L’histoire du Massacre du Bosquet commence par un ostracon brisé, exhumé des vestiges d’un ancien bivouac elfique. C’est l’archéologue vardael Syrianoc qui en fit la découverte, alors que son expédition explorait les Landes Croupies, en 346 AB. Sur place, il mit au jour les ruines d’habitations de facture elfe, nichées dans ce qui semblait avoir été un bosquet, plus de trois siècles auparavant.
Bien que rédigé en elfique ancien, Syrianoc parvint à déchiffrer les inscriptions gravées sur l’ostracon. Elles reproduisaient presque mot pour mot la dernière strophe de la fable Le Cerf et les Lucioles, une œuvre classique particulièrement populaire. Convaincu qu’une partie de la poterie manquait, l’archéologue poursuivit les fouilles, mais aucune trace complémentaire ne fut retrouvée. Ce fut en élargissant la zone d’exploration qu’ils mirent au jour un corps, conservé dans une tourbière. Son aspect était difforme, noirci, effrayant. Pourtant, à y regarder de plus près, sa dentition rappelait étrangement celle d’un orc.
Lorsque Syrianoc rentra à la Cité d’Albâtre pour présenter ses découvertes et suggérer un lien entre l’ostracon et la célèbre fable, il fut accueilli avec scepticisme.
Mais il ne s’en tint pas là. Il lui fallut plusieurs années pour remonter la trace du fabuliste à l’origine de l’œuvre. Celui-ci, un aylonael décédé depuis quelques décennies, ne pouvait plus répondre lui-même. Syrianoc interrogea donc ses descendants, dans leur domaine. Ceux-ci ne lui apprirent rien de plus que ce qu’il savait déjà. C’est en s’adressant aux esclaves de la maisonnée qu’il fit une découverte inattendue. Il semblait que le maître n’était guère créatif, et s’inspirait des songes d’un jeune orc esclave, qui les transcrivait avec un talent remarquable. Poussant son enquête plus loin, et abusant de l’hospitalité de ses hôtes, Syrianoc s’introduisit dans le boudoir privé du grand-père, où il découvrit la version originale de la fable, rédigée par l’orc.
Le texte portait un autre titre : Le Massacre du Bosquet. Il racontait l’histoire d’une tribu elfe ayant élu domicile dans un bosquet sacré, au cœur d’un marécage. Ils y découvrirent des feux volatiles, qui semblaient dotés d’une vie propre. D’abord émerveillés, les elfes observèrent ces créatures avec révérence, et décidèrent de s’installer dans ce lieu enchanté. Mais un jour, ils apprirent la véritable nature de ces lumières dansantes : des entités féeriques. Poussés par la soif de pouvoir, ils cherchèrent à les capturer, pour s’approprier leur magie. Ce sacrilège leur valut une malédiction irréversible. Les lumières, probablement des feux follets, dépérirent en captivité. En représailles, l’esprit protecteur du bosquet transforma les elfes en bêtes sauvages, semblables à des sangliers. Pris de folie, ils s’entretuèrent, et beaucoup furent engloutis par les marais. Bien que le récit diffère largement de l’interprétation allégorique écrite par le maître du jeune orc, la dernière strophe, elle, resta inchangée.
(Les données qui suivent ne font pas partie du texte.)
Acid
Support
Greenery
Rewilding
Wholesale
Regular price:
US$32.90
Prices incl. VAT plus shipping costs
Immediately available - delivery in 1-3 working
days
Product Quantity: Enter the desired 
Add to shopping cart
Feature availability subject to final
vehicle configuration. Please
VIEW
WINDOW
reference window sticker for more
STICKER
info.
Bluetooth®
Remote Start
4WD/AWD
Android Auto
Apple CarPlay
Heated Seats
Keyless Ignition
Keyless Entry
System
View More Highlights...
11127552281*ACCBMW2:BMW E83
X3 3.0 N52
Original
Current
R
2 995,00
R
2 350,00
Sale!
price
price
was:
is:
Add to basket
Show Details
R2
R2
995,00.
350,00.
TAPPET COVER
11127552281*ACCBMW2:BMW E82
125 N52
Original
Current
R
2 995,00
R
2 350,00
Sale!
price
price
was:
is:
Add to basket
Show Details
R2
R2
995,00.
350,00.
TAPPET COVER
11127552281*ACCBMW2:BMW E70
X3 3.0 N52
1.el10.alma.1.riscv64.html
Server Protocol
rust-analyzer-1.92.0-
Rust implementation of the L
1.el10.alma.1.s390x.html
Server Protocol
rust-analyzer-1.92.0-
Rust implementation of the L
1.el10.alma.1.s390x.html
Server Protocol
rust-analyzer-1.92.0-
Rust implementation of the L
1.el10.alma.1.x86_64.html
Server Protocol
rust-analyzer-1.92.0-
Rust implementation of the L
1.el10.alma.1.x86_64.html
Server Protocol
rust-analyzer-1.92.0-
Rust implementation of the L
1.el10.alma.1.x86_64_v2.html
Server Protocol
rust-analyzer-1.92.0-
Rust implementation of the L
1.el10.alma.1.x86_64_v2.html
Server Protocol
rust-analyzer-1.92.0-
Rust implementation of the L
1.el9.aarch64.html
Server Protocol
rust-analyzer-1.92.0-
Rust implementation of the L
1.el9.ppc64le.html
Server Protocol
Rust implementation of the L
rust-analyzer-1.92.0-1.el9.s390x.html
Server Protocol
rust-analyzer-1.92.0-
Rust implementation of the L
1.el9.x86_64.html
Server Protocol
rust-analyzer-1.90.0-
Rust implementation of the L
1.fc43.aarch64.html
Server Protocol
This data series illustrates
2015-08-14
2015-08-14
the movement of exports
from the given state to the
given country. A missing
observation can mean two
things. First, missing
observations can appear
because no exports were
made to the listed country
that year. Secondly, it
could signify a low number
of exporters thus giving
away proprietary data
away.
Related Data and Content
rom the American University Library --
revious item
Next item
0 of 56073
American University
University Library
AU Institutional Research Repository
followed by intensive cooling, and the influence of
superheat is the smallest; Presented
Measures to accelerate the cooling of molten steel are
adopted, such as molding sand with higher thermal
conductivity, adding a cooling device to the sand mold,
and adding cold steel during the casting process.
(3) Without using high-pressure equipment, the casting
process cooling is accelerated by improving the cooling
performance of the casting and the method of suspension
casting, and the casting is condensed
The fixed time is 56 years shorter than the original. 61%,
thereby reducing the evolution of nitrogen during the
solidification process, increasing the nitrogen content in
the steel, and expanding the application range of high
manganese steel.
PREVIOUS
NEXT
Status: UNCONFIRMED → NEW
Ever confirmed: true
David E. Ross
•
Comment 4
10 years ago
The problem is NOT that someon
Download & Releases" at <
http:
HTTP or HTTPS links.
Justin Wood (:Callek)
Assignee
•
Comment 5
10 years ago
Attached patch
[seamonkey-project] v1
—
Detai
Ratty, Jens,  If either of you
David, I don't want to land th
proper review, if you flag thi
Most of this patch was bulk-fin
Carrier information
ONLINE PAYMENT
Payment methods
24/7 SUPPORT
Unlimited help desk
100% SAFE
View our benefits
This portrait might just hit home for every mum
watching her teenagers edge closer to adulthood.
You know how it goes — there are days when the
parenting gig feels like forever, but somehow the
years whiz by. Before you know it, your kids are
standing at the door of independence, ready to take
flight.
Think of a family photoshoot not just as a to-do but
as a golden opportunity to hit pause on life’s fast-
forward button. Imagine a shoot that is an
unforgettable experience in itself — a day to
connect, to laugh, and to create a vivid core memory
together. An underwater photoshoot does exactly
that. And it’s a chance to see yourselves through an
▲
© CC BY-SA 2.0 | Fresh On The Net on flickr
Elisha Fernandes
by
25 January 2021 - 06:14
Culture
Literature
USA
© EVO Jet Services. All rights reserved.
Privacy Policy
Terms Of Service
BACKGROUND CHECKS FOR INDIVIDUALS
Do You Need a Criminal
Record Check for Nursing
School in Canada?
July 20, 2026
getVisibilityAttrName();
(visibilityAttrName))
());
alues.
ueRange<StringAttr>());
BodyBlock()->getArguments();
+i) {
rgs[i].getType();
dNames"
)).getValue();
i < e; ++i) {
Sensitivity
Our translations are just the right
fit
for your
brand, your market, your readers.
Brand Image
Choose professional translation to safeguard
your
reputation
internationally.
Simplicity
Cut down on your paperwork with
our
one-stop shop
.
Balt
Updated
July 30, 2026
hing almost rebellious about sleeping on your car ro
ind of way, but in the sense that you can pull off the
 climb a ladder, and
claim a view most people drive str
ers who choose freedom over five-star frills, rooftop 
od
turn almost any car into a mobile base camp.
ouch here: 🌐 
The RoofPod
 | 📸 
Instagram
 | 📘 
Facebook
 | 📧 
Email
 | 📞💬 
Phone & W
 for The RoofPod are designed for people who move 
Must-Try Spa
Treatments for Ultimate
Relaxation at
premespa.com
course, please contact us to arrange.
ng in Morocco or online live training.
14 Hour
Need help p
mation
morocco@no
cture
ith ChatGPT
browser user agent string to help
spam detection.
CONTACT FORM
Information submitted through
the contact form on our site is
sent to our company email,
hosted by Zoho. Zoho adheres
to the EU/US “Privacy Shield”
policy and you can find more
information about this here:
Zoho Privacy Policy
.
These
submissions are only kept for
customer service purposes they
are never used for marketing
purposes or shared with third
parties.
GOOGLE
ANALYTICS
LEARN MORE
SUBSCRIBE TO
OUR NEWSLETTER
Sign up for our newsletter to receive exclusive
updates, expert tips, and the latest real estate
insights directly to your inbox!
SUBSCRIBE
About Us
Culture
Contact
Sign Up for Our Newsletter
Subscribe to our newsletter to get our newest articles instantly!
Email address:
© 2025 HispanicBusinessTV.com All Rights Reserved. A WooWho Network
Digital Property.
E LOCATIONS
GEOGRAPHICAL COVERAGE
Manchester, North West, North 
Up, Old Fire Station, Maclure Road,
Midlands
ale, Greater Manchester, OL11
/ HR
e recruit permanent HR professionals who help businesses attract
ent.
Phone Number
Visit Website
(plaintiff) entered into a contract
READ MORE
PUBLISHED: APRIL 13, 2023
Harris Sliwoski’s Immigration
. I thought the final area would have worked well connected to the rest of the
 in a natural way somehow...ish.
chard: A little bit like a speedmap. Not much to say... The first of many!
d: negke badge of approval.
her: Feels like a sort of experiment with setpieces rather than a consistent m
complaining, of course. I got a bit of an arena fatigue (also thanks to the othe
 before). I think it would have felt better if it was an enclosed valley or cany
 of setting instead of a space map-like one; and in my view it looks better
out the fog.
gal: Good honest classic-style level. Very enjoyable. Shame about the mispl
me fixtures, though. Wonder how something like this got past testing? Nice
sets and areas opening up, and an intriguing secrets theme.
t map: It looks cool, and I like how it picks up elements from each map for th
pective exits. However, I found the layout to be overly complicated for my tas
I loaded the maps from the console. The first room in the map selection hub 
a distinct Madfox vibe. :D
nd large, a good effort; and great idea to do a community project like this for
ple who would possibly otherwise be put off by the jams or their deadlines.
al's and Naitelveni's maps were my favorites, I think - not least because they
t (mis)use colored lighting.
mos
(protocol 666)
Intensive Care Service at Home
Pour Syrianoc, il n’y avait plus de doute : cette fable racontait en réalité la transformation d’un groupe d’elfes avides en orcs. Il publia alors une théorie émergente, démontrant que ce récit pourrait décrire l’origine des orcs sur Grimm. Sa publication fit grand bruit sur tout le territoire d’Aelom’Sehl. Le Sénat, alarmé, adopta rapidement une loi interdisant la diffusion du travail de Syrianoc, ce qui paradoxalement ne fit qu’attiser la curiosité du public. De nombreux érudits et philosophes, majoritairement vardael, défendirent sa théorie dans leurs cercles. En revanche certains clercs l’interprétèrent comme une manifestation de Kain l’Aelom déchu, ce qui renforca la réputation impure des orcs pour une partie de la population. Malgré cela, l’idée selon laquelle les orcs pourraient partager une origine commune avec les elfes, et donc prétendre aux mêmes droits que les vardael ou les aylonael selon la Déclaration du Droit Naturel fit son chemin. Elle sema les graines d’une révolte qui éclatera deux ans plus tard, en 344 AB.